The old adage that you need a car in Los Angeles is, for the most part, true. But if you’d rather save on gas money, be eco-friendly or just want to burn the occasional calorie, there are plenty of alternative methods of getting around L.A.
Renting a Car
If you’re just making a short trip to Los Angeles, you’ll get the most flexibility and convenience by renting a car. Most of the major car rental companies take online reservations, which means you can quickly pick up your car at the airport or from dozens of locations around town. We recommend major car rental companies like Enterprise, Fox and Thrifty. To compare rates across companies and get the best deal, try a major travel site like Orbitz or Expedia.
Planning to stay a while or move to Los Angeles? The best way to navigate L.A. by car is with the Thomas Guide, a detailed driving atlas with an index of thousands upon thousands of addresses.
Here are some additional tips on driving in Los Angeles:
- In many neighborhoods, street parking is by permit only — read the signs very carefully or risk getting a ticket.
- Some parts of L.A. have alleys which provide convenient shortcuts between side streets.
- Because parking lots are a rarity, expect to valet park your car at most restaurants and nightclubs. Valet fees run between $3 and $10 depending on where you’re going.
- Almost all major intersections have motion-sensitive cameras to catch cars that run red lights.
- On some busy streets, it’s illegal to make a left during rush hours, typically 7-9 am and 4-7 pm. Look for posted signs before turning left during peak traffic hours.
Metro Bus and Other Area Buses
The Los Angeles Metropolitan Transit Authority (MTA or Metro) runs buses throughout all of the L.A. area. If you have some extra planning time, traveling by bus is a cheap and eco-friendly way to get around the city. And if you’re planning to bike part of the way, you can store your bicycle on the front of city buses. You can plan your trip by entering your starting and ending locations on the LA Metro website.

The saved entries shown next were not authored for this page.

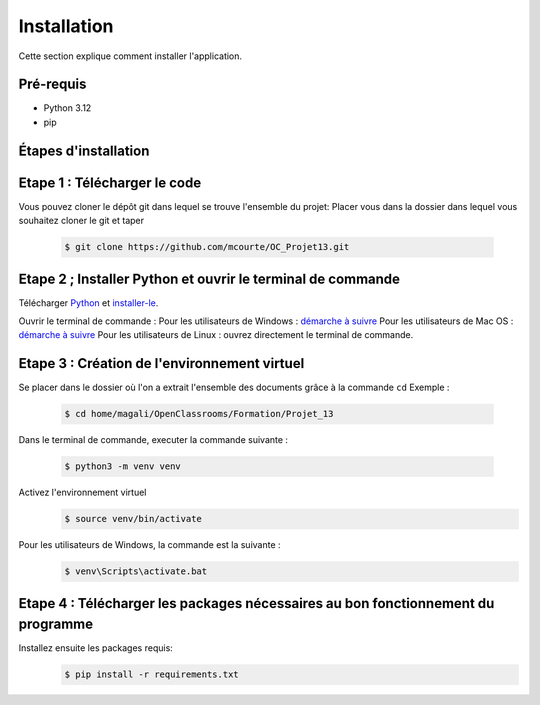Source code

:.. OC-Lettings-Site documentation master file, created by
   sphinx-quickstart on Thu Sep 26 16:07:46 2024.
   You can adapt this file completely to your liking, but it should at least
   contain the root `toctree` directive.

Installation
============

Cette section explique comment installer l'application.

Pré-requis
----------

- Python 3.12
- pip

Étapes d'installation
---------------------


Etape 1 : Télécharger le code
-----------------------------
Vous pouvez cloner le dépôt git dans lequel se trouve l'ensemble du projet:  
Placer vous dans la dossier dans lequel vous souhaitez cloner le git et taper 
   .. code-block:: console

      $ git clone https://github.com/mcourte/OC_Projet13.git


Etape 2 ; Installer Python et ouvrir le terminal de commande
------------------------------------------------------------

Télécharger `Python <https://www.python.org/downloads/>`_ et `installer-le <https://fr.wikihow.com/installer-Python>`_.


Ouvrir le terminal de commande :  
Pour les utilisateurs de Windows : `démarche à suivre <https://support.kaspersky.com/fr/common/windows/14637#block0>`_
Pour les utilisateurs de Mac OS : `démarche à suivre <https://support.apple.com/fr-fr/guide/terminal/apd5265185d-f365-44cb-8b09-71a064a42125/mac>`_ 
Pour les utilisateurs de Linux : ouvrez directement le terminal de commande.


Etape 3 : Création de l'environnement virtuel
---------------------------------------------
Se placer dans le dossier où l'on a extrait l'ensemble des documents grâce à la commande ``cd``  
Exemple :

   .. code-block:: console

      $ cd home/magali/OpenClassrooms/Formation/Projet_13


Dans le terminal de commande, executer la commande suivante :

   .. code-block:: console

      $ python3 -m venv venv


Activez l'environnement virtuel
   .. code-block:: console

      $ source venv/bin/activate

Pour les utilisateurs de Windows, la commande est la suivante :
   .. code-block:: console

      $ venv\Scripts\activate.bat

Etape 4 : Télécharger les packages nécessaires au bon fonctionnement du programme
--------------------------------------------------------------------------------

Installez ensuite les packages requis:
   .. code-block:: console

      $ pip install -r requirements.txt

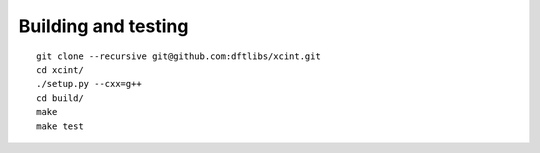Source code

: 

====================
Building and testing
====================

::

  git clone --recursive git@github.com:dftlibs/xcint.git
  cd xcint/
  ./setup.py --cxx=g++
  cd build/
  make
  make test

Some incorporated cities offer their own public transportation systems; check the West Hollywood and Santa Monica websites for bus schedules and fares.
Biking in Los Angeles
Some of L.A.’s streets have bicycle lanes, which make biking around the city an option, depending on the area. Los Angeles also has a “Bicycle Plan” that continually expands the number of streets with these additional lanes. For information on biking in Los Angeles, including routes, visit the BicycleLA.org website.
L.A. Metro Rail
If you’re staying on the outer skirts of Los Angeles, or want a fast way to get across town without a car, there are several trains available to you. The Blue, Green, Red and Gold metro lines provide access to Los Angeles, Long Beach, Pasadena, Redondo Beach, and Hollywood. Visit the LA Metro website for fares, schedules and a handy trip planner.
Walking in Los Angeles
Depending on what part of town you’re in, walking in Los Angeles is not the extinct activity it’s fabled to be. Neighborhoods good for walking include Santa Monica, West Hollywood, Venice, Westwood, Pacific Palisades, Culver City, Hollywood and Beverly Hills. More than likely, if you’re staying in a hotel that’s located in an urban area of L.A., you’ll find restaurants, coffee houses, shops and maybe even movie theatres within strolling distance.
Taking a Taxi
When it comes to taxis, Los Angeles is not like New York. Because L.A. is sprawling and decentralized, you won’t find cabs waiting at every corner, or even driving by regularly. If you need a cab, have your hotel call one for you, or stop in any nearby business or restaurant and ask for the number to a local taxicab company. Be advised: Cabbies in L.A. rarely have the atlas knowledge that NYC drivers have – it’s best to know generally how to get where you’re going if you’ll be taking a cab.